On this assumption South Arabia would necessarily be the first home of the Semites, who in later times spread thence north and east. They appear as Babylonians and Assyrians in Mesopotamia; as Phoenicians on the Syrian coast; as Arabs on the Nejd steppe; as Canaanites, Moabites and others in and about Palestine; as Amorites (Aramaeans, Syrians) in Syria and Asia Minor.
This is the common view of Semitic origins and early migrations, but as practically no systematic excavations have been possible in Arabia, owing to political conditions and the attitude of the inhabitants, definite archaeological or anthropological proofs are still lacking. The hypothesis would, however, seem to harmonise well with all the known conditions. In the first place is to be considered the very narrow area occupied by the Semites, both absolutely and relatively to the domains of the other fundamental ethnical groups. While the Mongols are found in possession of the greater part of Asia, and the Hamites with the Mediterraneans are diffused over the whole of North Africa, South and West Europe since the Stone Ages, the Semites, excluding later expansions—Himyarites to Abyssinia, Phoenicians to the shores of the Mediterranean, Moslem Arabs to Africa, Irania, and Transoxiana—have always been confined to the south-west corner of Asia, comprising very little more than the Arabian Peninsula, Mesopotamia, Syria, and (doubtfully) parts of Asia Minor. Moreover the whole mental outlook of the Semites, their mode of thought, their religion and organisation, indicate their derivation from a desert people; while in Arabia are found at the present time the purest examples not only of Semitic type, but also of Semitic speech[1151]. Their early history, however, as pointed out above, still awaits the spade of the archaeologist, and the earliest migrations that can be definitely traced are in the form of invasions of already established states[1152].
Semitic Migrations.
The first great wave of Semitic migration from Arabia is placed in the fourth millennium B.C., 3500 to 2500 or earlier; it affected Babylonia and probably Syria and Palestine, judging from the Palestinian place-names belonging to this "Babylonian-Semitic" period, and the close connection between Palestine and Babylonia in culture and in religious ideas, indicating prehistoric relationship[1153]. A second wave, Winckler's Canaanitic or Amoritic migration, followed in the third millennium, covering Babylonia, laying the foundations of the Assyrian Empire, invading Syria and Palestine (Phoenicians, Amorites) and possibly later Egypt (Hyksos). A third wave, the Aramaean, which spread over Babylonia, Mesopotamia and Syria in the second millennium, was preceded by the swarming into Syria from the desert of the Khabiri (Habiru) or Hebrews (Edomites, Moabites, Ammonites and Israelites among others). From the same area the Suti pressed into Babylonia about 1100, followed by another branch, the Chaldeans from Eastern Arabia.
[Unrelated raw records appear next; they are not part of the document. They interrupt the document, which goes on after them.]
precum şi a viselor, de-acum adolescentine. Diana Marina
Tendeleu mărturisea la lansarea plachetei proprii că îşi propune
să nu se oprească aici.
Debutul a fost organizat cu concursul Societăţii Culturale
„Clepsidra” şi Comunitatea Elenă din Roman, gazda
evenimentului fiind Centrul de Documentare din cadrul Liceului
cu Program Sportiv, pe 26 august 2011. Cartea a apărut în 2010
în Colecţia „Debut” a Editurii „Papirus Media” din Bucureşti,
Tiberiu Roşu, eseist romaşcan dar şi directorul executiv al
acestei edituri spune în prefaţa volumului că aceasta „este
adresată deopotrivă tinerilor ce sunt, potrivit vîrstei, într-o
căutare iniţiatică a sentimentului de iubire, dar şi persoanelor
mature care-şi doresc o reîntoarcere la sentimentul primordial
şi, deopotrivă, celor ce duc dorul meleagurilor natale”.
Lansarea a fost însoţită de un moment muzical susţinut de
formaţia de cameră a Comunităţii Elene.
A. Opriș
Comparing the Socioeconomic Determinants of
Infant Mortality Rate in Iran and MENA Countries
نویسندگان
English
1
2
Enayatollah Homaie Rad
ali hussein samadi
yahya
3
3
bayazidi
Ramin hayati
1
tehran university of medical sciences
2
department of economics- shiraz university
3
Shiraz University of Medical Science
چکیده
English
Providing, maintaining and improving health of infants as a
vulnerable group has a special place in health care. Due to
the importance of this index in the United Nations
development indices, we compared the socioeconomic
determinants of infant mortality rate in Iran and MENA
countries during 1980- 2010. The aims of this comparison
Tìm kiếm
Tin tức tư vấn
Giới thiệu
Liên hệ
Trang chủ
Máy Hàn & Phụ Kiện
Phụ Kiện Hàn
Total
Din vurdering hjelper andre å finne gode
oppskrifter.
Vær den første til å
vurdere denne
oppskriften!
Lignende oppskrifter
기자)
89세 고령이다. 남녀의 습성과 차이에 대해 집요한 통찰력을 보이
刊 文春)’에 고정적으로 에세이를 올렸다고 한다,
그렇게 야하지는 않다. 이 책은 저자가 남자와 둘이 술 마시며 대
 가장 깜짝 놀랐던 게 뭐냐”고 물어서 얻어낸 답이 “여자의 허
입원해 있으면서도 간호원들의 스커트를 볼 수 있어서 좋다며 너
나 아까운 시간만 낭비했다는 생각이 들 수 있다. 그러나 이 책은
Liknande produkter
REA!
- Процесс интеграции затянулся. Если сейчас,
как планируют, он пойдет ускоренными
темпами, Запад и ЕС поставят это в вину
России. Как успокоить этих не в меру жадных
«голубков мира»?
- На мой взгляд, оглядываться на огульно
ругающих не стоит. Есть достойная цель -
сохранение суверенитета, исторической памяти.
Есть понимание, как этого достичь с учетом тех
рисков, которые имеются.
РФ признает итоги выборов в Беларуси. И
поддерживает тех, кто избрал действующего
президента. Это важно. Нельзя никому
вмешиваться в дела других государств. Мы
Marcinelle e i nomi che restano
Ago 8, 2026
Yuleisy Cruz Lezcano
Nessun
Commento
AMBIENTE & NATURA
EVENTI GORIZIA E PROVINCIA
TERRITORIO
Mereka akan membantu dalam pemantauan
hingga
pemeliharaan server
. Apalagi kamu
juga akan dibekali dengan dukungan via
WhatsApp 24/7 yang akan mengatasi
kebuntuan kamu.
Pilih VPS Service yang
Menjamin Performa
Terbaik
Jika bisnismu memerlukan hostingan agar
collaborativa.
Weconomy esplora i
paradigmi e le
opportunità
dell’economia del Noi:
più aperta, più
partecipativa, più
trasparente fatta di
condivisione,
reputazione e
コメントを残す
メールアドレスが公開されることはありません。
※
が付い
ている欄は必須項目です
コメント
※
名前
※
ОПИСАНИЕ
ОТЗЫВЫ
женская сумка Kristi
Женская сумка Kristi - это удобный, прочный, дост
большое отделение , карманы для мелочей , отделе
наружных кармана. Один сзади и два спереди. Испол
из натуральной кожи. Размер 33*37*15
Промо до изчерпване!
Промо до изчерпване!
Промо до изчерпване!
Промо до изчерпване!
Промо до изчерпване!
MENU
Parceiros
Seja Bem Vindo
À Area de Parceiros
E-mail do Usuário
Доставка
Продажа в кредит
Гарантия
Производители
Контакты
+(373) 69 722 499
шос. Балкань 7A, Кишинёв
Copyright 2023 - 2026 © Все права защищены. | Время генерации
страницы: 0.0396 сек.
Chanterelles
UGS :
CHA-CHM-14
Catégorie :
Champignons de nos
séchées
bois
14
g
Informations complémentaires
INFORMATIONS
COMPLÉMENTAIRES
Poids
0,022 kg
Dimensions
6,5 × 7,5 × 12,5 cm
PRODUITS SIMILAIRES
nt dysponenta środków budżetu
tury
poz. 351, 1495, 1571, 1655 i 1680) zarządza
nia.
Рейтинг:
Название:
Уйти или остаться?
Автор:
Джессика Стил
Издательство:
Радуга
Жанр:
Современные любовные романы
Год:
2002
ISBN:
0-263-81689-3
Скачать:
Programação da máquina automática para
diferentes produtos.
These are but a few of the earlier waves of migration from the south of which traces can be detected in Western Asia. Of all invasions from the north, that of the Hittites is the most important and the most confusing. The Hittites appear to have moved south from Cappadocia about 2000 B.C., and they are found warring against Babylonia in the eighteenth century. A Hittite dynasty flourished at Mittanni 1420-1411 and in the fourteenth and thirteenth centuries they conquered and largely occupied Syria[1154]. Invasions of Phrygians and Philistines from the west followed the breaking up of the Hittite Empire. The last great Semitic migration was the most widespread of all. "It issued, like its predecessors, along the whole margin of the desert, and in the course of a century had flooded not only Syria and Egypt, but all North Africa and Spain; it had occupied Sicily, raided Constance, and in France was only checked at Poitiers in 732. Eastward it flooded Persia, founded an empire in India, and carried war and commerce by sea past Singapore[1155]."